Comment l’Union européenne accompagne-t-elle les réformes économiques en Tunisie ?
Malgré une période internationale difficile, les investissements européens en Tunisie ont augmenté. L’UE accompagne les réformes en fournissant analyses et comparaisons, mais la décision finale appartient à la Tunisie. Notre rôle est de soutenir, pas d’imposer.
À quoi pourrait ressembler le partenariat Tunisie–UE à l’horizon 2030 ?
La commissaire Dubravka Suica présentera bientôt le Pacte pour la Méditerranée. Ce pacte offre à la Tunisie l’opportunité de construire une relation stratégique et structurante.

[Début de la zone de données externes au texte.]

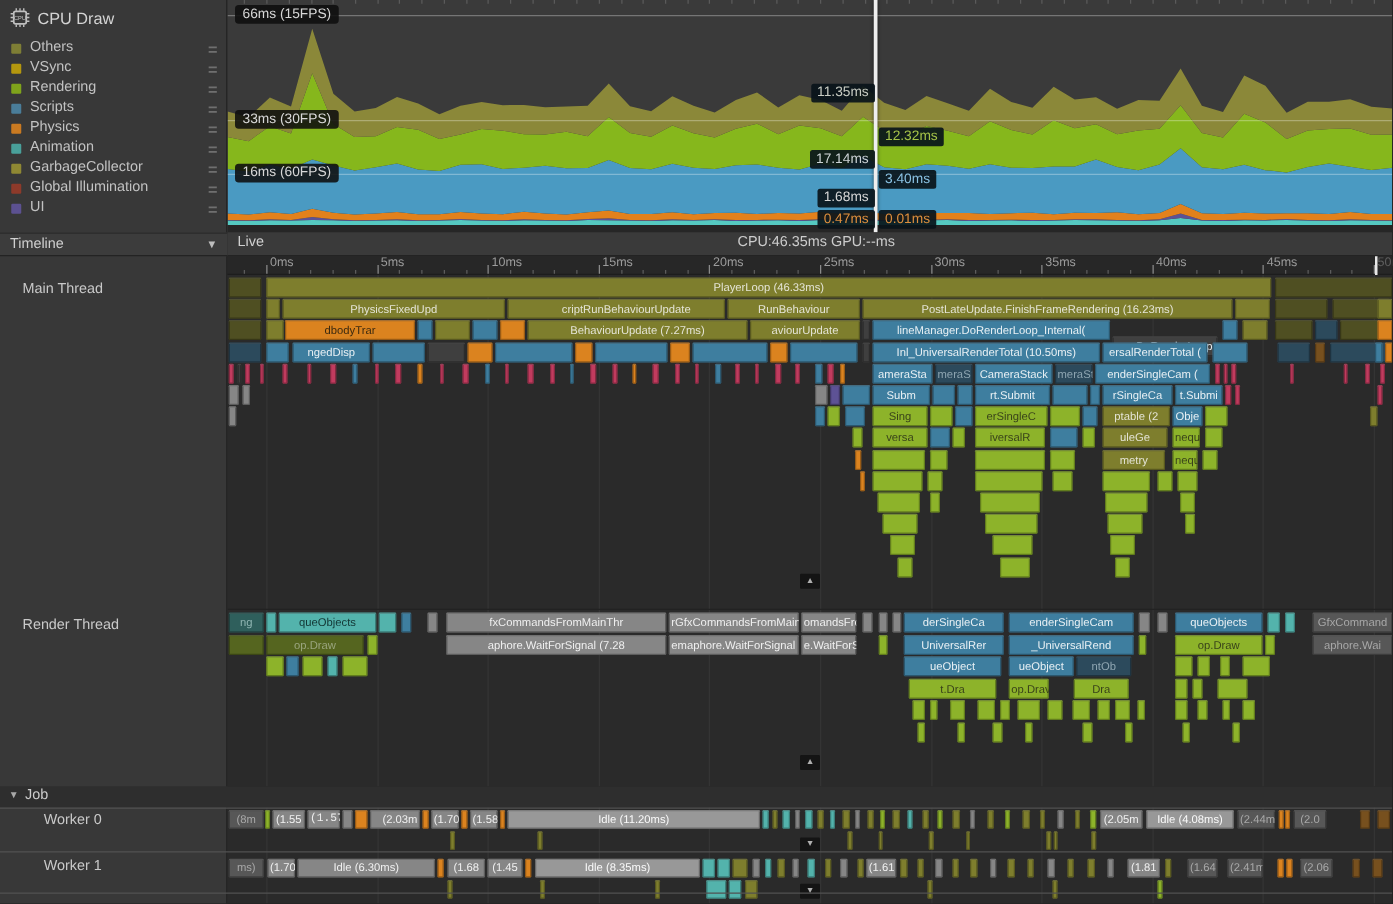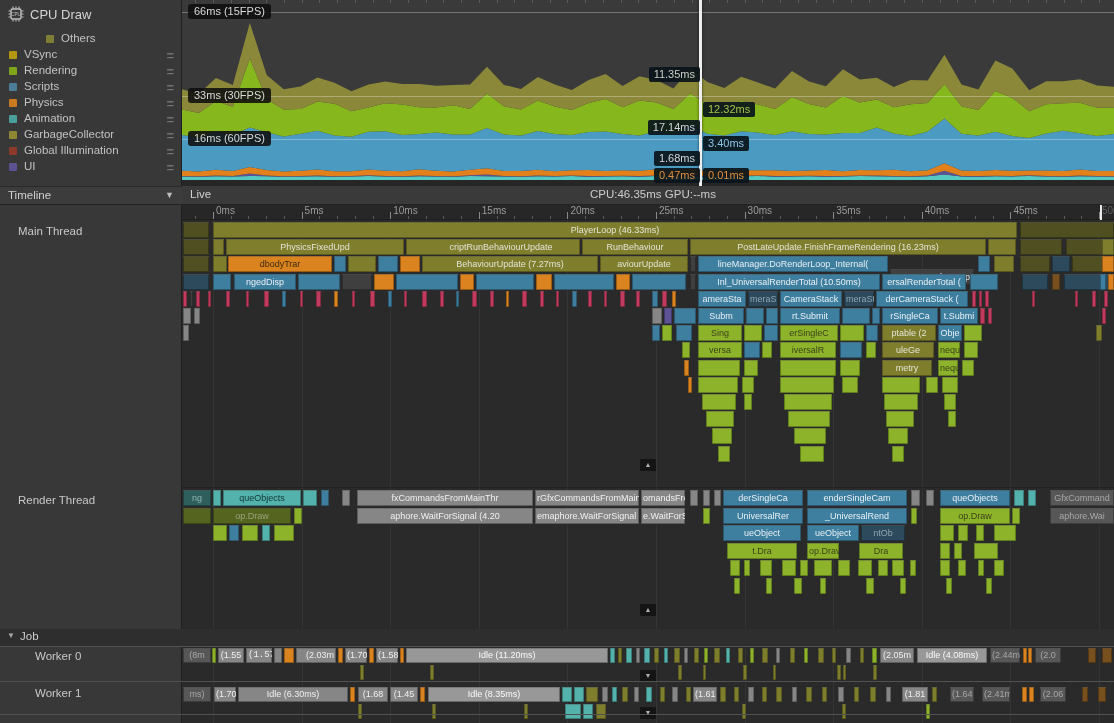--- a/index.html
+++ b/index.html
@@ -55,21 +55,21 @@
   <div id="sidebar">
     <div id="sb-header">
       <svg id="cpu-icon" viewBox="0 0 18 18">
         <rect x="4" y="4" width="10" height="10" rx="1.5" fill="none" stroke="#c0c0c0" stroke-width="1.4"></rect>
         <path d="M6 1.5v2M9 1.5v2M12 1.5v2M6 14.5v2M9 14.5v2M12 14.5v2M1.5 6h2M1.5 9h2M1.5 12h2M14.5 6h2M14.5 9h2M14.5 12h2" stroke="#c0c0c0" stroke-width="1.1"></path>
         <text x="9" y="11" font-size="4.6" fill="#c0c0c0" text-anchor="middle" font-family="Liberation Sans,sans-serif">CPU</text>
       </svg>
       <div id="sb-title">CPU Draw</div>
     </div>
     <div id="legend">
-        <div class="legend-item" style="top: 31px; margin-left: 37px;">
+        <div class="legend-item" style="top: 31px;">
           <span class="legend-chip" style="background: rgb(126, 126, 53);"></span>
           <span class="legend-label">Others</span>
           <span class="legend-handle">=</span>
         </div>
         <div class="legend-item" style="top: 47px;">
           <span class="legend-chip" style="background: rgb(180, 151, 14);"></span>
           <span class="legend-label">VSync</span>
           <span class="legend-handle">=</span>
         </div>
         <div class="legend-item" style="top: 63px;">
@@ -399,21 +399,21 @@
       <div class="bar" style="left: 566px; top: 70.8px; width: 30px; height: 16px; background: rgb(44, 74, 92);">
         <span style="color: rgb(143, 166, 178); line-height: 16px;">meraS</span>
       </div>
       <div class="bar" style="left: 598px; top: 70.8px; width: 62px; height: 16px; background: rgb(62, 126, 159);">
         <span style="color: rgb(232, 240, 244); line-height: 16px;">CameraStack</span>
       </div>
       <div class="bar" style="left: 662px; top: 70.8px; width: 30px; height: 16px; background: rgb(44, 74, 92);">
         <span style="color: rgb(143, 166, 178); line-height: 16px;">meraSt</span>
       </div>
       <div class="bar" style="left: 694px; top: 70.8px; width: 92px; height: 16px; background: rgb(62, 126, 159);">
-        <span style="color: rgb(232, 240, 244); line-height: 16px;">derCameraStack (</span>
+        <span style="color: rgb(232, 240, 244); line-height: 16px;">enderSingleCam (</span>
       </div>
       <div class="bar" style="left: 790px; top: 70.8px; width: 4px; height: 16px; background: rgb(193, 59, 94);"></div>
       <div class="bar" style="left: 797px; top: 70.8px; width: 3px; height: 16px; background: rgb(193, 59, 94);"></div>
       <div class="bar" style="left: 803px; top: 70.8px; width: 4px; height: 16px; background: rgb(193, 59, 94);"></div>
       <div class="bar" style="left: 850px; top: 70.8px; width: 3px; height: 16px; background: rgb(193, 59, 94);"></div>
       <div class="bar" style="left: 893px; top: 70.8px; width: 3px; height: 16px; background: rgb(193, 59, 94);"></div>
       <div class="bar" style="left: 910px; top: 70.8px; width: 4px; height: 16px; background: rgb(193, 59, 94);"></div>
       <div class="bar" style="left: 922px; top: 70.8px; width: 4px; height: 16px; background: rgb(193, 59, 94);"></div>
       <div class="bar" style="left: 1px; top: 88px; width: 8px; height: 16px; background: rgb(134, 134, 134);"></div>
       <div class="bar" style="left: 12px; top: 88px; width: 6px; height: 16px; background: rgb(134, 134, 134);"></div>
@@ -551,21 +551,21 @@
       <div class="bar" style="left: 846px; top: 270px; width: 8px; height: 16px; background: rgb(83, 179, 172);"></div>
       <div class="bar" style="left: 868px; top: 270px; width: 64px; height: 16px; background: rgb(87, 87, 87);">
         <span style="color: rgb(168, 168, 168); line-height: 16px;">GfxCommand</span>
       </div>
       <div class="bar" style="left: 1px; top: 287.5px; width: 28px; height: 16px; background: rgb(85, 101, 31);"></div>
       <div class="bar" style="left: 31px; top: 287.5px; width: 78px; height: 16px; background: rgb(85, 101, 31);">
         <span style="color: rgb(154, 165, 126); line-height: 16px;">op.Draw</span>
       </div>
       <div class="bar" style="left: 112px; top: 287.5px; width: 8px; height: 16px; background: rgb(141, 179, 42);"></div>
       <div class="bar" style="left: 175px; top: 287.5px; width: 176px; height: 16px; background: rgb(134, 134, 134);">
-        <span style="color: rgb(240, 240, 240); line-height: 16px;">aphore.WaitForSignal (4.20</span>
+        <span style="color: rgb(240, 240, 240); line-height: 16px;">aphore.WaitForSignal (7.28</span>
       </div>
       <div class="bar" style="left: 353px; top: 287.5px; width: 104px; height: 16px; background: rgb(134, 134, 134);">
         <span style="color: rgb(240, 240, 240); line-height: 16px;">emaphore.WaitForSignal (8.89ms</span>
       </div>
       <div class="bar" style="left: 459px; top: 287.5px; width: 44px; height: 16px; background: rgb(134, 134, 134);">
         <span style="color: rgb(240, 240, 240); line-height: 16px;">e.WaitForSigna</span>
       </div>
       <div class="bar" style="left: 521px; top: 287.5px; width: 7px; height: 16px; background: rgb(141, 179, 42);"></div>
       <div class="bar" style="left: 541px; top: 287.5px; width: 80px; height: 16px; background: rgb(62, 126, 159);">
         <span style="color: rgb(232, 240, 244); line-height: 16px;">UniversalRer</span>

La volonté est forte des deux côtés pour approfondir l’intégration.
Pensez-vous cela aisé à voir la montée des extrêmes droites en Europe ?
Certes, nous observons la montée de courants politiques extrêmes. Mais les dynamiques structurelles profondes orientent vers une meilleure intégration méditerranéenne. La Méditerranée est au cœur du Pacte et nous unit. Les récentes mobilisations pour la Palestine illustrent cette sensibilité croissante des Européens aux enjeux régionaux.
EN BREF
- La jeunesse est considérée comme l’atout majeur de la Tunisie.
- L’UE soutient les PME, l’éducation et la mobilité circulaire.
- Les programmes impliquent cabinets locaux et agences tunisiennes.
- L’économie sociale et solidaire bénéficie d’un appui structuré.
- La migration doit être encadrée, dans une vision gagnant-gagnant.